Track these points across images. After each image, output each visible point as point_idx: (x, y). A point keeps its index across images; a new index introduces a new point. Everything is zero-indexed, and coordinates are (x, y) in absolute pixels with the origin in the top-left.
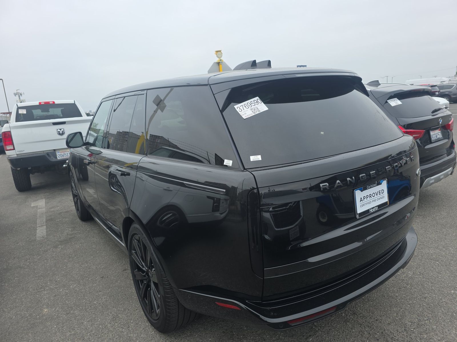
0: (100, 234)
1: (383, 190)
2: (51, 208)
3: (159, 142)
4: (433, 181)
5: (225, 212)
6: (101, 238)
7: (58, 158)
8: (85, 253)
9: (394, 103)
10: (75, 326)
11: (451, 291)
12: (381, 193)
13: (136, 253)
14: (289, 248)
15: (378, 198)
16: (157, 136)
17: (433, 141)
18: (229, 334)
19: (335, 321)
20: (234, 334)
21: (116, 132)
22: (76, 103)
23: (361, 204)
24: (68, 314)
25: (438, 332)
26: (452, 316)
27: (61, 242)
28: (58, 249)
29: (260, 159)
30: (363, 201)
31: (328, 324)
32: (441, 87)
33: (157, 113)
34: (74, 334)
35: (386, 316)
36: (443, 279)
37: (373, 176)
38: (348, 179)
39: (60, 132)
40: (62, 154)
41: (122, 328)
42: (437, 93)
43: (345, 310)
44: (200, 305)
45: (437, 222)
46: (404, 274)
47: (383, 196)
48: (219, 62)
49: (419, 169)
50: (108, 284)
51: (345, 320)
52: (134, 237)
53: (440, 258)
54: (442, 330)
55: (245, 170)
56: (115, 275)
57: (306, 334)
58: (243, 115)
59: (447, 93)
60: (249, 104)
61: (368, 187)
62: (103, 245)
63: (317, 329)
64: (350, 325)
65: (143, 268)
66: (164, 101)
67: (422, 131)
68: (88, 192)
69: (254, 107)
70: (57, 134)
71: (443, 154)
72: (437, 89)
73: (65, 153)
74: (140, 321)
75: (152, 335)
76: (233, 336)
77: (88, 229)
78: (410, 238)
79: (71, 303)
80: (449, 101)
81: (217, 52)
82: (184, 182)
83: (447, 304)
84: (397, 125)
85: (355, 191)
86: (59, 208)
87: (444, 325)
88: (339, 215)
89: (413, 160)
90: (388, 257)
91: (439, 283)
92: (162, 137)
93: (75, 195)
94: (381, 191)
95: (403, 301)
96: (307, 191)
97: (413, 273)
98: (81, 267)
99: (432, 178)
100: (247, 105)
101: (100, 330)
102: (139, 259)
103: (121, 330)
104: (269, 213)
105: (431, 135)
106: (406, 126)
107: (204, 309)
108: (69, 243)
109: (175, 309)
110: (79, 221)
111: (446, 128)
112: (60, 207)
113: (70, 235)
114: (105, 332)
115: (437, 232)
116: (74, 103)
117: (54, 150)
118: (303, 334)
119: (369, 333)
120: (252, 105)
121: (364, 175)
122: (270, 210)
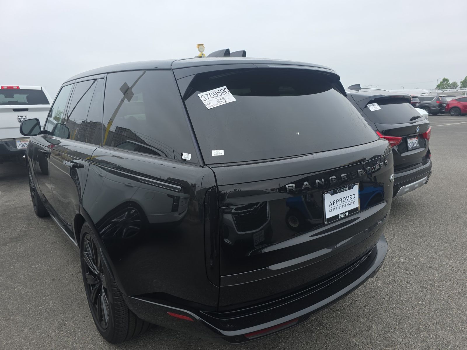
0: (58, 232)
1: (354, 195)
2: (6, 202)
3: (125, 135)
4: (407, 189)
5: (183, 212)
6: (58, 237)
7: (18, 148)
8: (38, 252)
9: (374, 107)
10: (14, 334)
11: (418, 301)
12: (352, 198)
13: (87, 254)
14: (249, 253)
15: (348, 203)
16: (124, 128)
17: (409, 149)
18: (187, 345)
19: (299, 332)
20: (191, 346)
21: (81, 122)
22: (43, 90)
23: (331, 209)
24: (8, 320)
25: (403, 345)
26: (419, 328)
27: (12, 239)
28: (8, 247)
29: (223, 154)
30: (333, 206)
31: (292, 335)
32: (422, 99)
33: (123, 102)
34: (12, 343)
35: (352, 327)
36: (412, 290)
37: (344, 178)
38: (317, 181)
39: (21, 119)
40: (23, 143)
41: (67, 337)
42: (417, 105)
43: (312, 320)
44: (155, 315)
45: (409, 231)
46: (373, 284)
47: (354, 201)
48: (201, 56)
49: (393, 175)
50: (59, 287)
51: (311, 331)
52: (86, 237)
53: (411, 267)
54: (408, 342)
55: (205, 166)
56: (67, 277)
57: (269, 345)
58: (208, 104)
59: (427, 105)
60: (215, 94)
61: (339, 191)
62: (58, 244)
63: (280, 340)
64: (315, 337)
65: (95, 271)
66: (131, 89)
67: (400, 138)
68: (47, 187)
69: (221, 96)
70: (17, 121)
71: (419, 163)
72: (417, 100)
73: (26, 143)
74: (89, 330)
75: (100, 346)
76: (190, 347)
77: (44, 226)
78: (381, 246)
79: (13, 307)
80: (428, 113)
81: (199, 45)
82: (138, 177)
83: (414, 315)
84: (375, 131)
85: (325, 194)
86: (15, 202)
87: (410, 338)
88: (313, 220)
89: (387, 165)
90: (357, 265)
91: (408, 294)
92: (128, 129)
93: (33, 188)
94: (352, 195)
95: (370, 311)
96: (276, 192)
97: (383, 282)
98: (31, 268)
99: (407, 186)
100: (213, 94)
101: (42, 339)
102: (90, 261)
103: (65, 339)
104: (231, 215)
105: (408, 142)
106: (384, 132)
107: (160, 320)
108: (20, 241)
109: (124, 318)
110: (36, 217)
111: (423, 137)
112: (17, 201)
113: (23, 232)
114: (47, 342)
115: (409, 241)
116: (41, 89)
117: (14, 139)
118: (265, 345)
119: (334, 345)
120: (218, 94)
121: (335, 177)
122: (232, 211)
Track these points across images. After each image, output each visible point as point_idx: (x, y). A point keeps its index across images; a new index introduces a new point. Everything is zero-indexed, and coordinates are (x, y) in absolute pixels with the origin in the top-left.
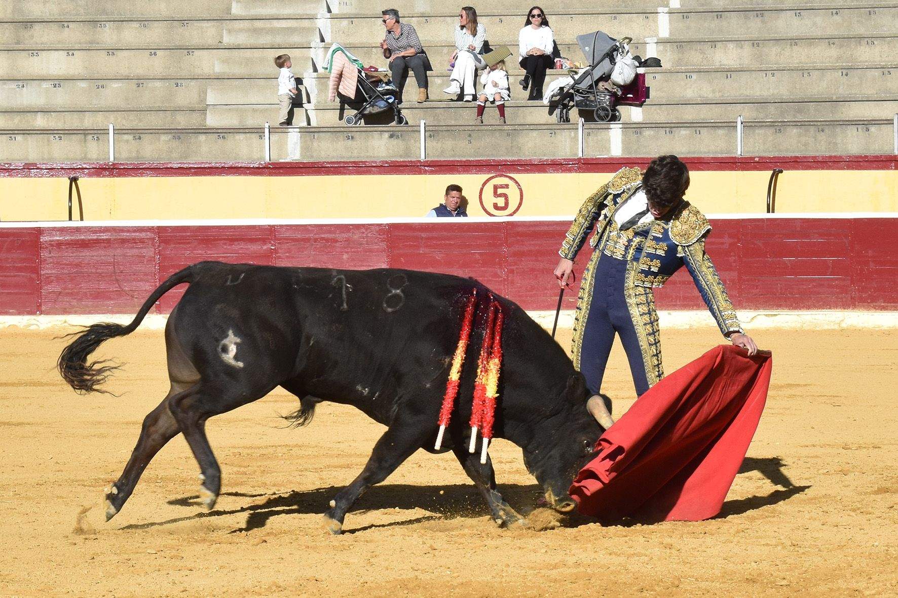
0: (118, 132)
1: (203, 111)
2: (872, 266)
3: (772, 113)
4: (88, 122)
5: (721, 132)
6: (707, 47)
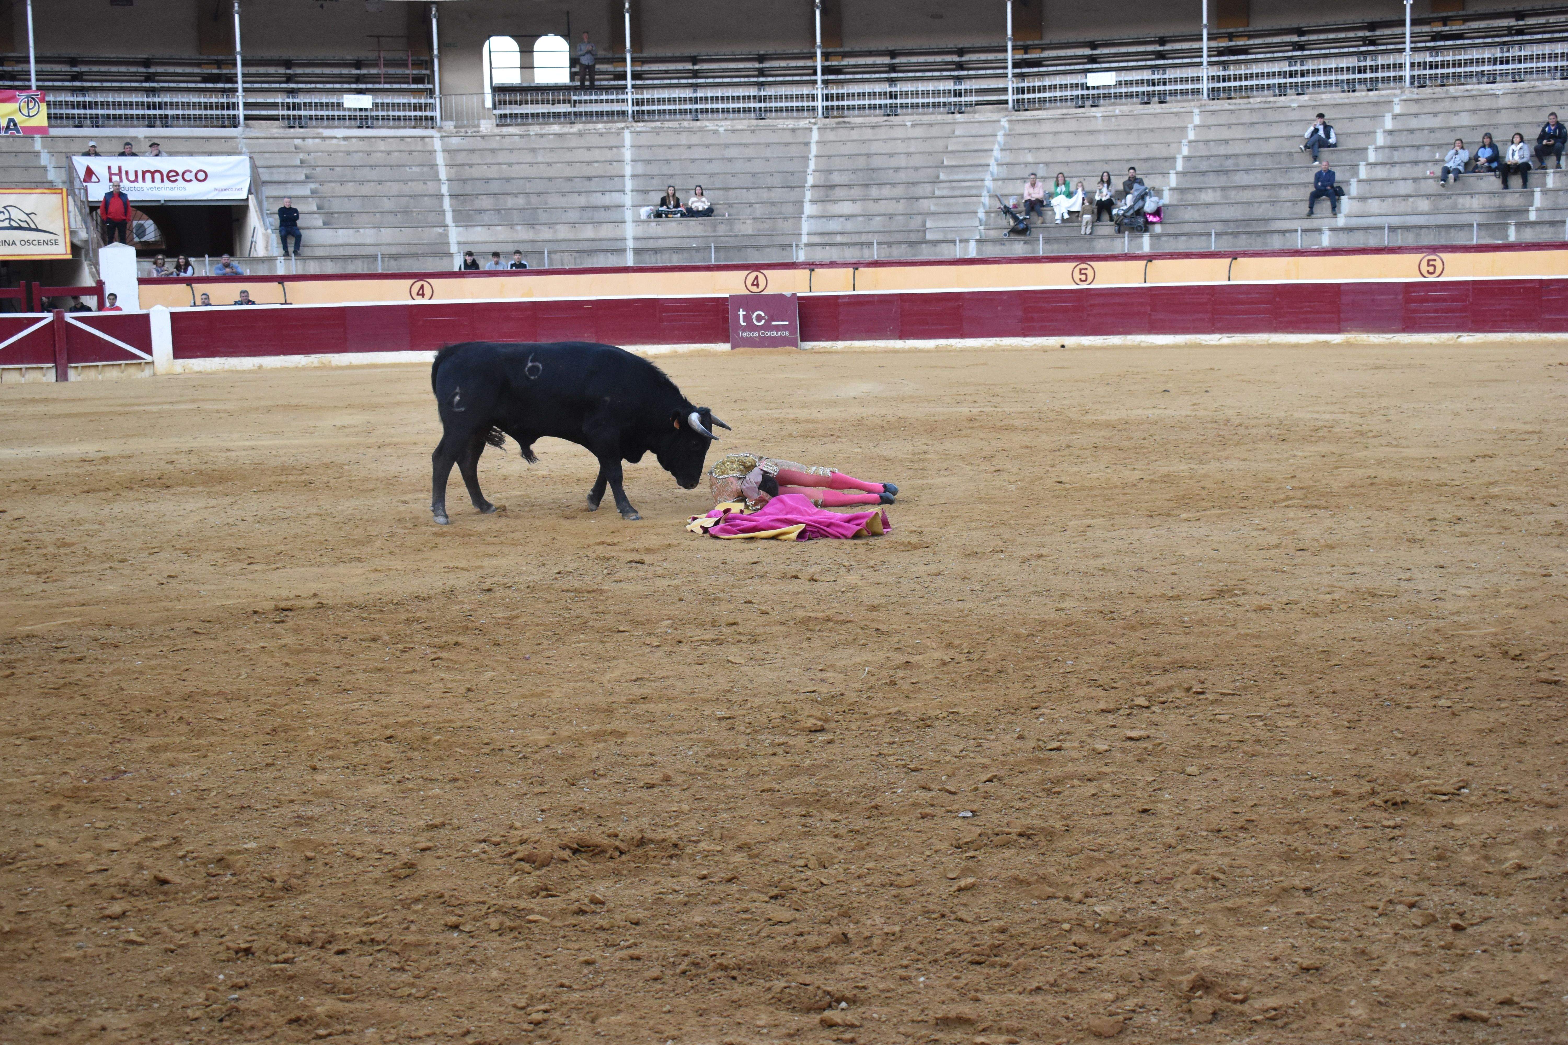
0: (879, 243)
1: (925, 231)
2: (1285, 310)
3: (1232, 228)
4: (864, 238)
5: (1204, 238)
6: (1197, 191)
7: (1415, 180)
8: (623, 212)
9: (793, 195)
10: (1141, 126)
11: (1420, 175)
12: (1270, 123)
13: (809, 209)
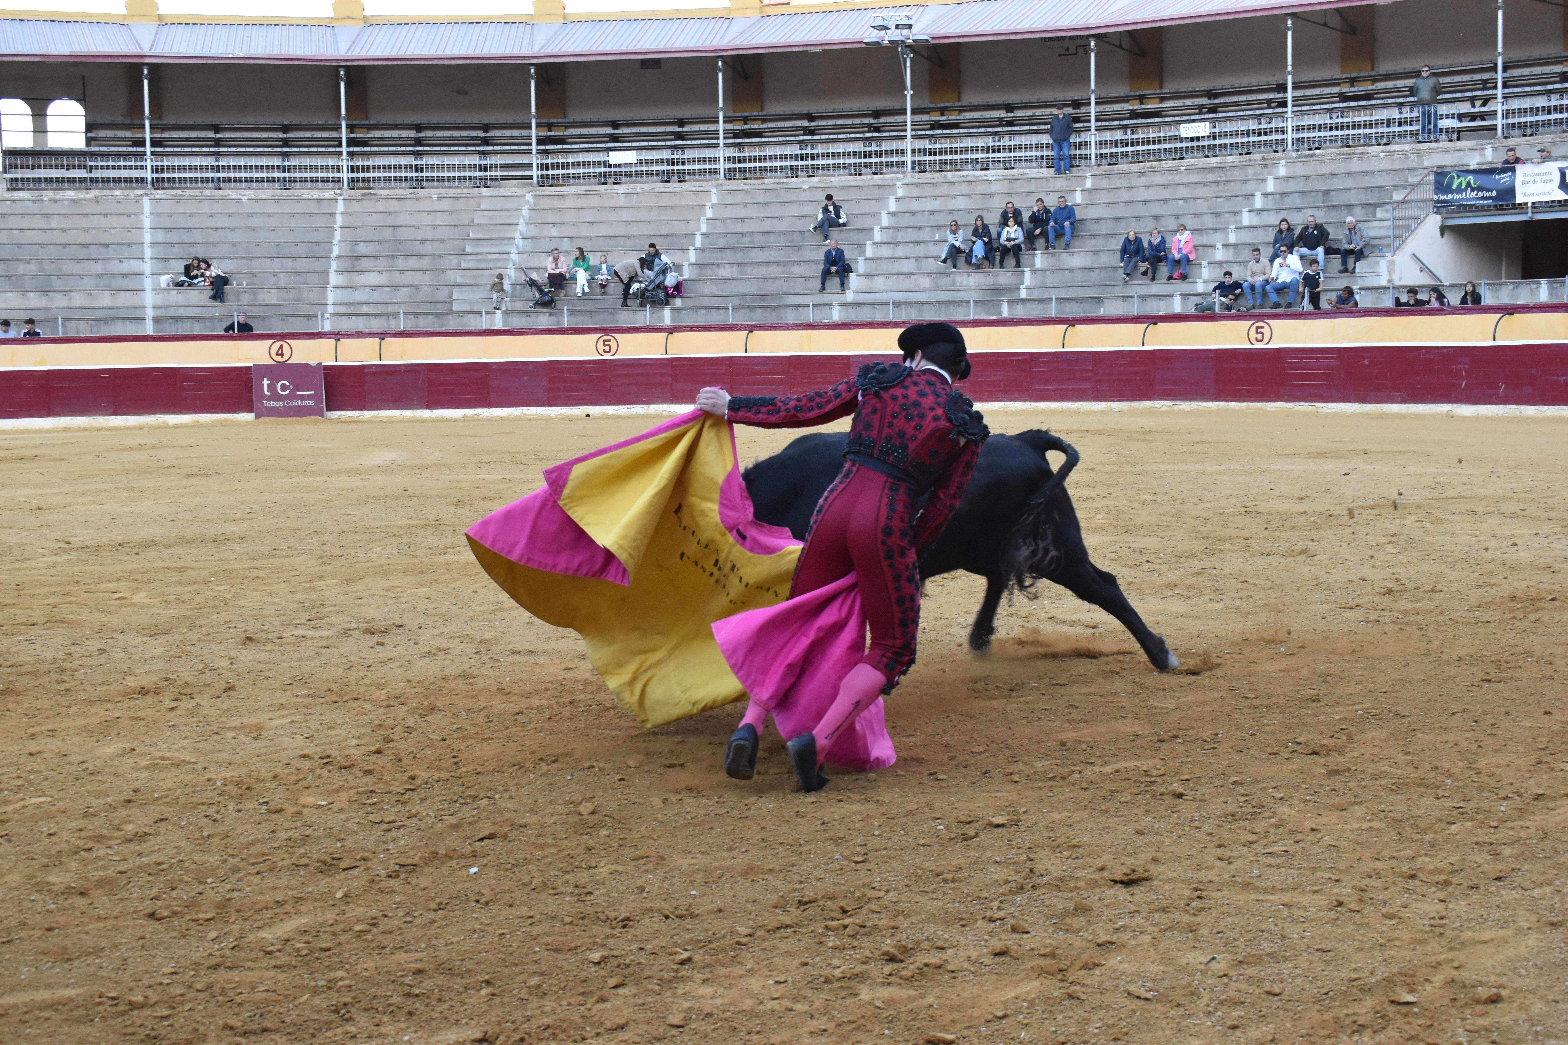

▶ [WHAT NEEDS TO BE DONE] Only one stretch of the entries above is wanted: the lines from the one containing "104: (269, 213)" through the one containing "121: (364, 175)". Please reproduce it exactly.

▶ [YOUR SOLUTION]
104: (269, 213)
105: (431, 135)
106: (406, 126)
107: (204, 309)
108: (69, 243)
109: (175, 309)
110: (79, 221)
111: (446, 128)
112: (60, 207)
113: (70, 235)
114: (105, 332)
115: (437, 232)
116: (74, 103)
117: (54, 150)
118: (303, 334)
119: (369, 333)
120: (252, 105)
121: (364, 175)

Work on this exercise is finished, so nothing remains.